Food truck trend traveling to Canton
Downtown Canton could have more food options if the town board approves allowing food trucks to set up shop.
The Canton Planning Board took up the topic at a recent meeting after being asked by town staff to explore the possibility. While food trucks have not been allowed in the past under the town’s zoning ordinance, the planning board voted to recommend allowing them in certain areas.
“I, and the rest of the board, feel that allowing food trucks in Canton could bring an element of vibrancy. Food trucks will provide the opportunity for people to gather and will allow for more diverse food choices to town residents,” said Vicki Eastland, a Canton Planning Board member. “It potentially allows upstart entrepreneurs the opportunity to have a business they might not otherwise be able to afford.”
The planning board unanimously recommended making amendments to the zoning ordinance to allow mobile food vending with special requirements in certain districts.
Town Manager Seth Hendler-Voss said the economic impact of the mobile food industry was undisputable. In 2012, the National Restaurant Association reported that food trucks generated about $650 million in revenue in 2012 — about 1 percent of total U.S. restaurant sales.
Eastland said some of the planning board’s concerns over allowing food trucks included trash, loitering and trucks being located too close to residential areas. Members also expressed concerns about whether Canton restaurants would feel like food trucks would infringe on their established businesses. Eastland said she hasn’t heard any negative feedback from any restaurants.
“The conversation was very positive — town staff did a great job of researching food truck ordinances in other locations and around the country,” Eastland said. “The discussion was mostly about what areas of town that food trucks would become an allowable use.”

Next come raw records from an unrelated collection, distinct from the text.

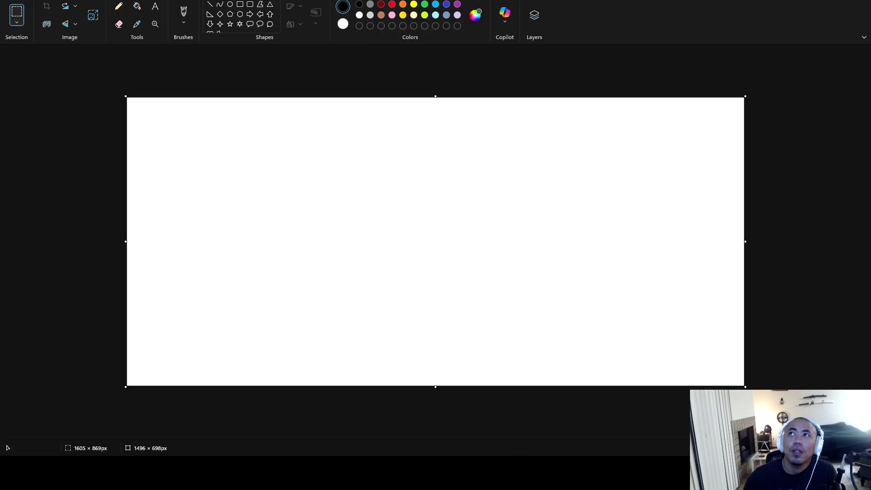
key("F11")
key("alt+F4")
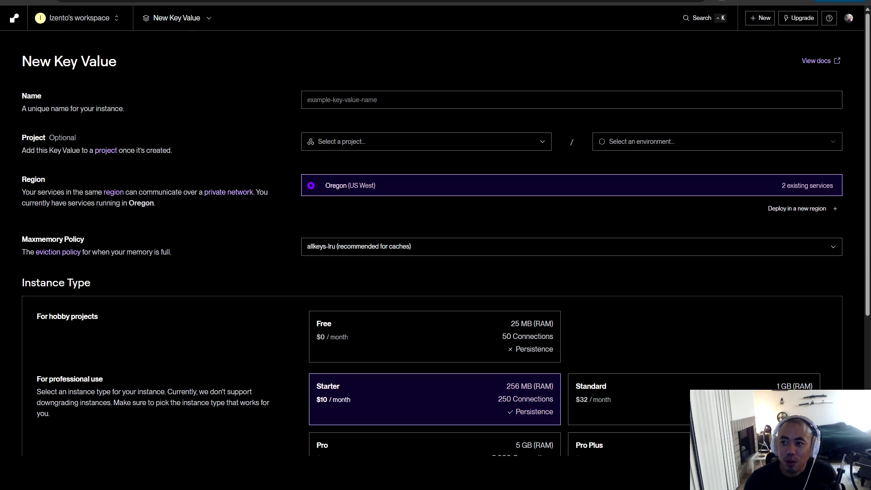
Switch back to Paint with the Inventory screenshot and maximize its window.
key("alt+Tab")
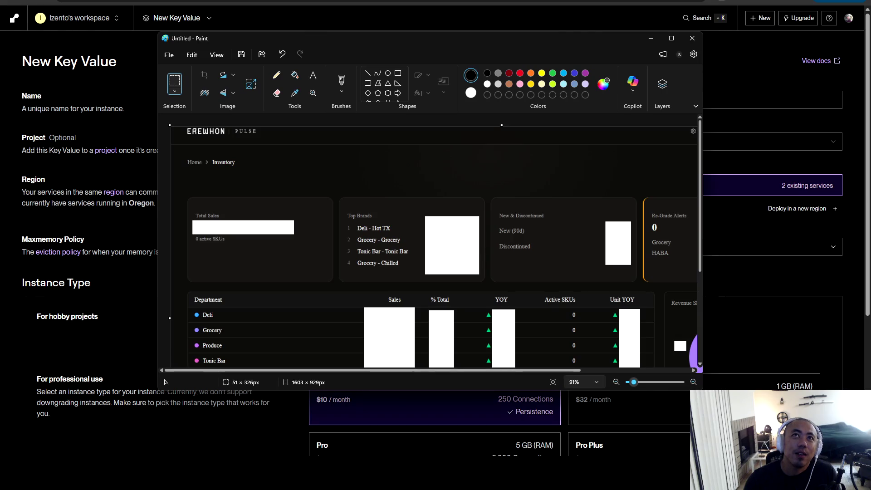
key("super+Up")
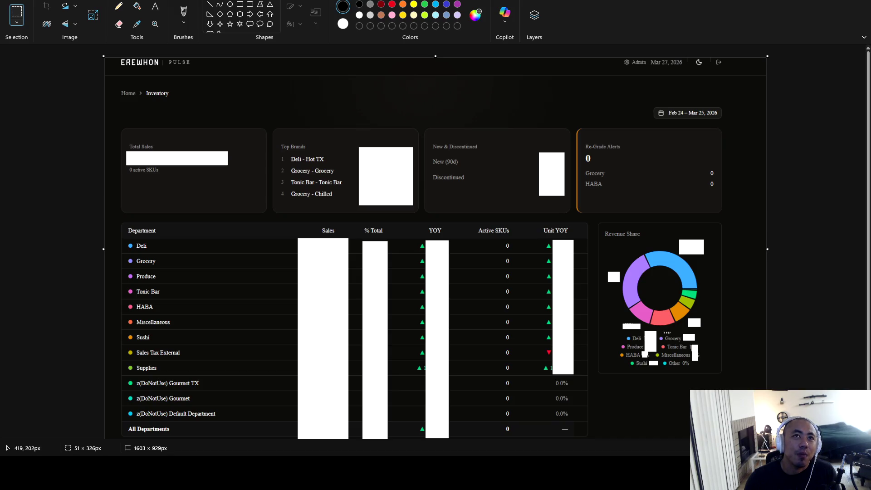
Try selections over Top Brands and the alert cards, cancel them, then close Paint without saving.
left_click_drag(276, 136, 353, 219)
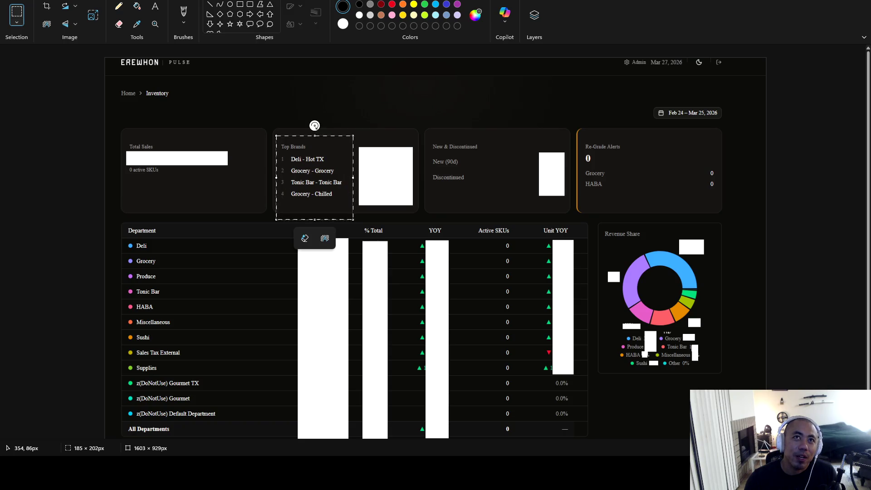
left_click(249, 92)
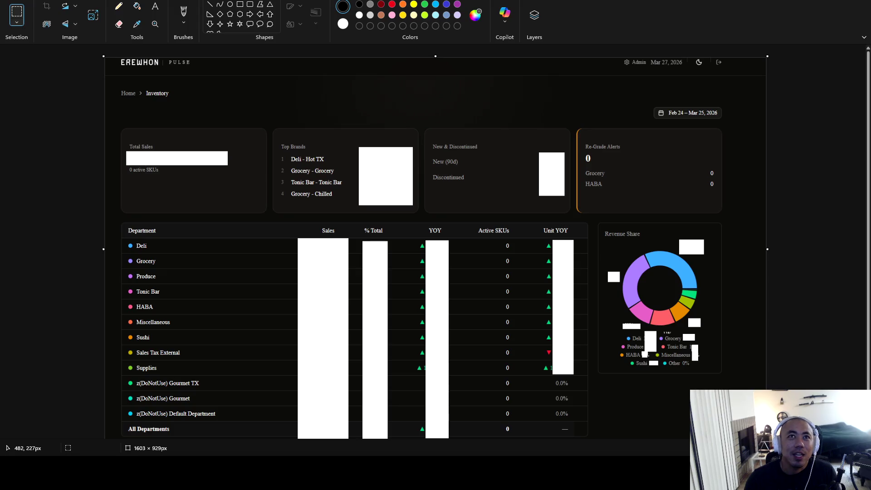
left_click_drag(285, 149, 354, 217)
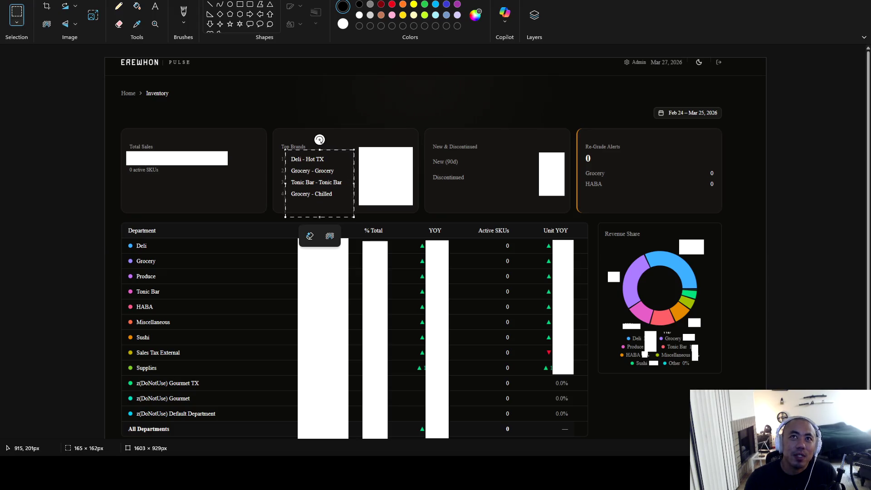
key("Escape")
left_click_drag(426, 133, 766, 273)
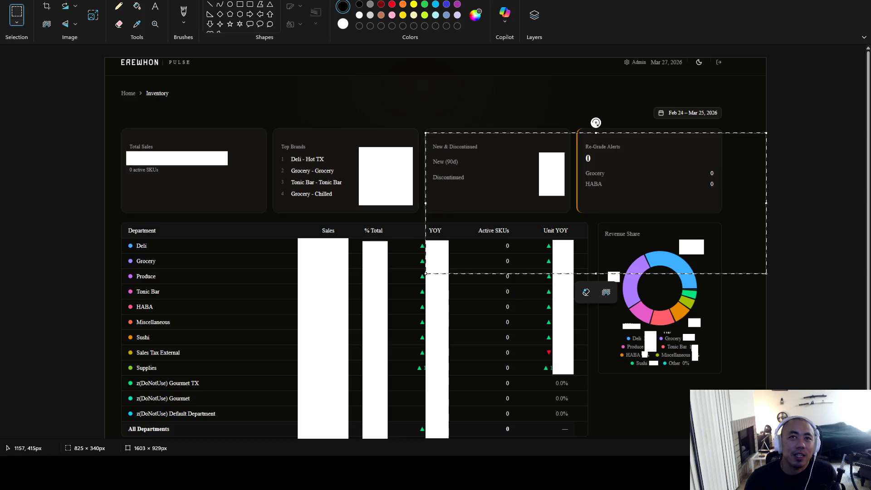
key("Escape")
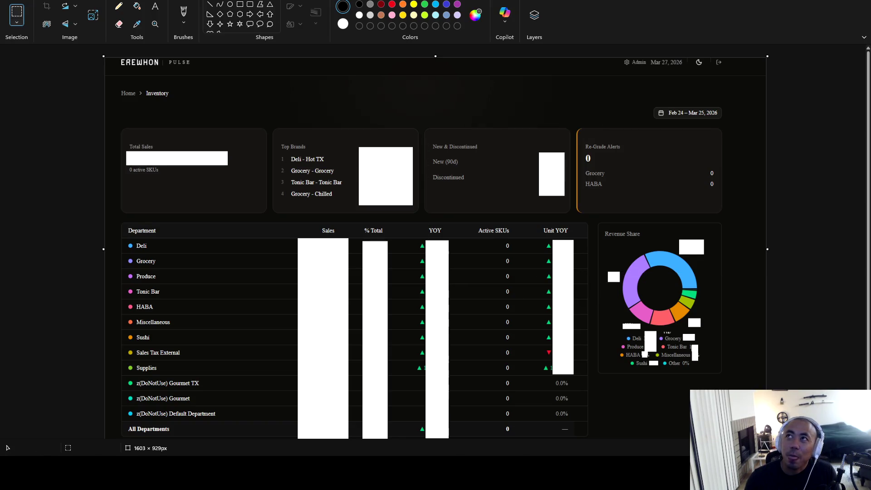
key("alt+F4")
key("n")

While the food truck business in Asheville has grown in recent years, Hendler-Voss said there are few operating in Haywood County, adding that Canton has the opportunity to serve as a catalyst for the emerging industry.
The recommendation made to the board of aldermen clearly states that food trucks would not be allowed in residential areas of town. Hendler-Voss also thinks allowing food trucks would be a good move for the town as it tries to ramp up downtown.
“Mobile food units have become a popular attraction in many cities because of their unique culinary fare and the convenient alternative they offer to brick-and-mortar restaurants,” he said in a memo to the planning board. “They also bring vibrancy to cities by generating foot traffic, provide food to part of town devoid of dining options, and extend opportunities for entrepreneurs seeking a low capital entrance into the restaurant industry.”
If approved by the board of aldermen, food trucks would be allowed to operate on private property between the hours of 7 a.m. and 10 p.m. in areas zoned for business and industry.
Food truck vendors would have to have a signed health department certificate, proof of insurance, a driver’s license and written permission from a private property owner to receive a privilege license and an annual permit from the town. While trucks wouldn’t be able to park and operate in front of a business along Main Street, he said there were several ideal spots for vendors.
“There’s a few possibilities — several service parking lots downtown who would probably be willing to let them park and set up shop,” Hendler-Voss said.
Hendler-Voss said the issue was brought to the town’s attention when Tina Tuten, a former restaurant owner, approached the town about her desire to expand her business with a food truck service. She’s already purchased a truck but needs the town’s permission to move forward.
Tuten plans to operate Fat Belly’s from the former Mr. Paycheck property and serve an array on menu items, including 11 different types of gourmet fries and Indian fried bread as well as classics like hamburgers.
Food trucks typically contract with a restaurant to serve as its commissary, which is a health code requirement. Having a restaurant base would allow the food truck vendor to store food, dump waste, clean their mobile unit and park it overnight.
Hender-Voss said Tuten has proposed operating a stand-alone commissary on New Clyde Highway in the Mr. Paycheck space — a pre-fabricated metal storage unit converted to an office use. He said the arrangement would satisfy the health department’s requirements though it is atypical in most of the towns he researched.
Public input wanted
Canton will hold a public hearing at 6:30 p.m. March 26 during the town board’s regular meeting regarding a zoning amendment to allow food trucks.